The journey to the other side means the loss of the self, at least temporarily, because it just weighs too much to go there. It’s too much baggage. Nirvana is that perpetual knowingness of the universe and its perfection. And then there’s all this—this abstraction, this life we lead, this play of war and peace and pleasure and pain and birth and growth and maturation and decay and death—the thing we call life and all beings call life, that’s so different from nirvana, yet it comes from it. How strange.

Wisdom is to see the difference between nirvana and this—this world, this self-reflection that the mind creates. To do that, obviously you have to know nirvana, to get to the other side. But wisdom is also to see that there’s no difference at all between nirvana and here, between samsara and nirvana. There’s only one seamless, perfect reality. Wisdom isn’t to know these words. Wisdom isn’t to have ideas or philosophies. Those are just thoughts. Wisdom is to be that—to be that perfect consciousness. That’s the greatest wisdom there is.

And then it’s good to know that you go on green, you slow down on yellow and you stop on red. The wisdom of enlightenment does not preclude practicality. Some people seem to think that wisdom does, and that if you’re enlightened somehow you are not in touch with life and the pulse of the physical. Au contraire. The more enlightened you are, the more basic you are. The higher you go, the deeper you become, and the more conscious you are of the physical and the sensorial.

The pure and perfect radiant light that you experience in the planes of light and the experience of going to the other side to nirvana clarifies and simplifies your view of all things, and you see the world with greater clarity, because it’s not obscured by personal desire, vanity, egotism and thought, by illusions. Human beings have illusions. The enlightened don’t have illusions, they just see things as they are, and in that seeing, they see ecstasy and joy. They see the play of life.

Knowledge is, as I said, many things—the ability to love, the ability to feel, the ability to probe the depths and the heights of life. It’s the experience of the experiencer, and at the same time, it’s beyond that. So many types of knowledge, so much to explore. You know, so much enlightenment, so much time.

On your journey, try to remember that there is no end. That’s true knowledge. There is no final knowledge. There is no final enlightenment. That’s a very finite, human way of looking at things. It is a categorization that implies a hierarchical way of seeing things. Life is really relational, not hierarchical. Hierarchical is a human way of looking at things. Relational is much more the way things are. Things are relational. They depend upon each other. They influence each other. Everything is connected. Hierarchies are mental schemes. They usually involve good and bad, good and evil, better and worse, before and after, here and there and everywhere. And those are convenient ways to talk about things and to negotiate the physical world and sometimes the astral worlds to get through the day. But life is really relational.
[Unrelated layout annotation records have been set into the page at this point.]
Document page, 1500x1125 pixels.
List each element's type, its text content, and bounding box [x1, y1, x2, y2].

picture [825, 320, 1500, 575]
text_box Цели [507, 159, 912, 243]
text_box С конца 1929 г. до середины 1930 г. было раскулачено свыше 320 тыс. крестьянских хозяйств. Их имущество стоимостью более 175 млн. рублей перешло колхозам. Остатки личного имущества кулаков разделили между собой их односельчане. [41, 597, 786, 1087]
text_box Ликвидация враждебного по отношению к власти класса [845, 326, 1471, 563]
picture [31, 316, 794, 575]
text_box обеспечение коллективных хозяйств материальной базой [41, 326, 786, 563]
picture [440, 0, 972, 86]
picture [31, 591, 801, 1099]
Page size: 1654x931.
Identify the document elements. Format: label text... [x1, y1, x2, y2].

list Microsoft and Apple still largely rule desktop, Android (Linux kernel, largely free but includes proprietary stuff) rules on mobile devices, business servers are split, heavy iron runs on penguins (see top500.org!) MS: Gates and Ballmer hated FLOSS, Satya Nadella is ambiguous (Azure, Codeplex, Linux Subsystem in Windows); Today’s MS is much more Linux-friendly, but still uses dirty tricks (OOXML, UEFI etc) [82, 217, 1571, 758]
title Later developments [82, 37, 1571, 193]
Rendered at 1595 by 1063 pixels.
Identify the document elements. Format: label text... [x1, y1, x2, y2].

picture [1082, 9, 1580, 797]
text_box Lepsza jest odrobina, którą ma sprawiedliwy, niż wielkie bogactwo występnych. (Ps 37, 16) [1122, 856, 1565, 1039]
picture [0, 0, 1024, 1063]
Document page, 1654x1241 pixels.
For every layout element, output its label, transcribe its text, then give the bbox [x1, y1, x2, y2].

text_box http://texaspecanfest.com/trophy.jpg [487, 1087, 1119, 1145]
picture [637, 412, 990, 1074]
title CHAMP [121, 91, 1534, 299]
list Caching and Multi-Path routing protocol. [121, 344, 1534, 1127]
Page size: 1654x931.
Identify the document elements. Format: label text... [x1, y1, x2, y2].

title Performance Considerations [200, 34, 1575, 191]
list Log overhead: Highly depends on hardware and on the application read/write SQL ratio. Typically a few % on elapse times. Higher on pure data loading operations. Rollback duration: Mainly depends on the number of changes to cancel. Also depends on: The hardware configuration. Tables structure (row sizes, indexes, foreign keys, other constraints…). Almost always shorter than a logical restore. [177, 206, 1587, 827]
True wisdom is to see and understand your relationship with the universe, with God, with infinity, and with all things both finite and infinite. When you gain that relational knowledge, then you’re wise. Then you’re more careful. Then you’re more kind because you see that there is no reason not to be. There’s no reason not to love. There’s no reason not to be joyous. There’s no reason not to celebrate because all of this means nothing—absolutely nothing. Why not be happy? Why not be free? Why not endeavor? It’s a happier way to be. If you’re truly wise, then you reflect the universe and you’re relational in your approach to things. You’re a mirror of infinity. That’s wisdom.